> _Directions for this task_:
Give the data below again, word for word.

> _Data shown_:
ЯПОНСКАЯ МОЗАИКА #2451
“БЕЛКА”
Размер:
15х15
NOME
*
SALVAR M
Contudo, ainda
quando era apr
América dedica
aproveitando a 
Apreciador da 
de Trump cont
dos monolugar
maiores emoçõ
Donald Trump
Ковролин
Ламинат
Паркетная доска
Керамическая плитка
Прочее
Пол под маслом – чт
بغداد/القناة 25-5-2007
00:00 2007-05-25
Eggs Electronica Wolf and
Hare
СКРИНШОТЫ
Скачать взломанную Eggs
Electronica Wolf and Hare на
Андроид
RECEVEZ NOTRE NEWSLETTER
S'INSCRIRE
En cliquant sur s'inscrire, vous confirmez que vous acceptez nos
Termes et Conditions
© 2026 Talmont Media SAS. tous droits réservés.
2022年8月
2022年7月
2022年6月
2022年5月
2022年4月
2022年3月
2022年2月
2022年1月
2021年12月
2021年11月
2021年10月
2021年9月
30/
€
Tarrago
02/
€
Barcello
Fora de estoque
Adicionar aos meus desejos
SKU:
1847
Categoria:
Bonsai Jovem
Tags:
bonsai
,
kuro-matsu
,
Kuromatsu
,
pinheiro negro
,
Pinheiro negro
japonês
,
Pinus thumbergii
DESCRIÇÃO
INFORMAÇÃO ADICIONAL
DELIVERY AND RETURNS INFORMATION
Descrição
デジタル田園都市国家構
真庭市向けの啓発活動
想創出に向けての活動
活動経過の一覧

> _The answer_:
ЯПОНСКАЯ МОЗАИКА #2451
“БЕЛКА”
Размер:
15х15
NOME
*
SALVAR M
Contudo, ainda
quando era apr
América dedica
aproveitando a 
Apreciador da 
de Trump cont
dos monolugar
maiores emoçõ
Donald Trump
Ковролин
Ламинат
Паркетная доска
Керамическая плитка
Прочее
Пол под маслом – чт
بغداد/القناة 25-5-2007
00:00 2007-05-25
Eggs Electronica Wolf and
Hare
СКРИНШОТЫ
Скачать взломанную Eggs
Electronica Wolf and Hare на
Андроид
RECEVEZ NOTRE NEWSLETTER
S'INSCRIRE
En cliquant sur s'inscrire, vous confirmez que vous acceptez nos
Termes et Conditions
© 2026 Talmont Media SAS. tous droits réservés.
2022年8月
2022年7月
2022年6月
2022年5月
2022年4月
2022年3月
2022年2月
2022年1月
2021年12月
2021年11月
2021年10月
2021年9月
30/
€
Tarrago
02/
€
Barcello
Fora de estoque
Adicionar aos meus desejos
SKU:
1847
Categoria:
Bonsai Jovem
Tags:
bonsai
,
kuro-matsu
,
Kuromatsu
,
pinheiro negro
,
Pinheiro negro
japonês
,
Pinus thumbergii
DESCRIÇÃO
INFORMAÇÃO ADICIONAL
DELIVERY AND RETURNS INFORMATION
Descrição
デジタル田園都市国家構
真庭市向けの啓発活動
想創出に向けての活動
活動経過の一覧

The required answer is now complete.